PAREPARE, RADIOMESRA. COM — Dinas Kependudukan dan Pencatatan Sipil (Disdukcapil) Kota Parepare mencatat pergerakan mobilitas warga yang cukup dinamis, baik yang masuk maupun keluar daerah. Posisi Parepare sebagai daerah transit dinilai menjadi salah satu faktor utama arus perpindahan tersebut.
Kepala Disdukcapil Kota Parepare, Hj. Suryani, mengungkapkan bahwa data terkini mencatat sebanyak 2.448 jiwa keluar dari Parepare, sementara warga yang masuk tercatat sebanyak 1.936 jiwa.
“Selisih antara warga yang keluar dan masuk tidak terlalu signifikan karena Parepare memang merupakan daerah transit,” ujar Hj. Suryani.

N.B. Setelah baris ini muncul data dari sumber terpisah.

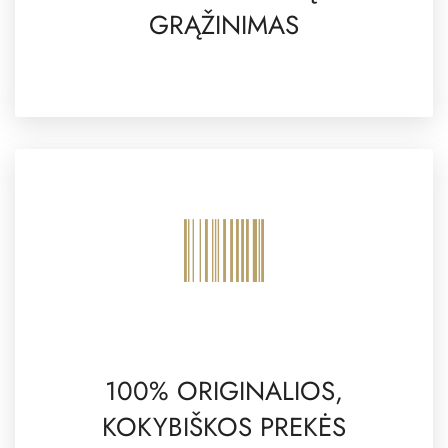
GRĄŽINIMAS
100% ORIGINALIOS,
KOKYBIŠKOS PREKĖS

Ia menjelaskan, mayoritas warga yang datang ke Parepare didorong oleh faktor pekerjaan, melanjutkan pendidikan atau sekolah, serta mengikuti domisili keluarga. Sebaliknya, warga yang keluar dari Parepare didominasi kepindahan antarprovinsi dengan tujuan utama ke Pulau Kalimantan untuk urusan pekerjaan dan berdagang.
Selain mobilitas penduduk, Disdukcapil Parepare saat ini terus menggenjot target perekaman KTP elektronik (KTP-el) bagi pemilih pemula di tingkat sekolah menengah. Dari target sekitar 20.000 jiwa, realisasi saat ini baru mencapai kisaran 2.000-an perekaman.
Hj. Suryani menjelaskan bahwa pelayanan jemput bola saat ini difokuskan ke Sekolah Menengah Atas (SMA) negeri, seperti SMAN 1, SMAN 2, SMAN 3, SMAN 4, dan SMAN 5 Parepare.
“Untuk siswa SMK, kami belum sentuh karena mayoritas siswanya saat ini masih menjalani Praktik Kerja Lapangan (PKL). Perekaman jemput bola untuk tingkat SMK rencananya akan kami sisir pada bulan Oktober mendatang,” pungkasnya.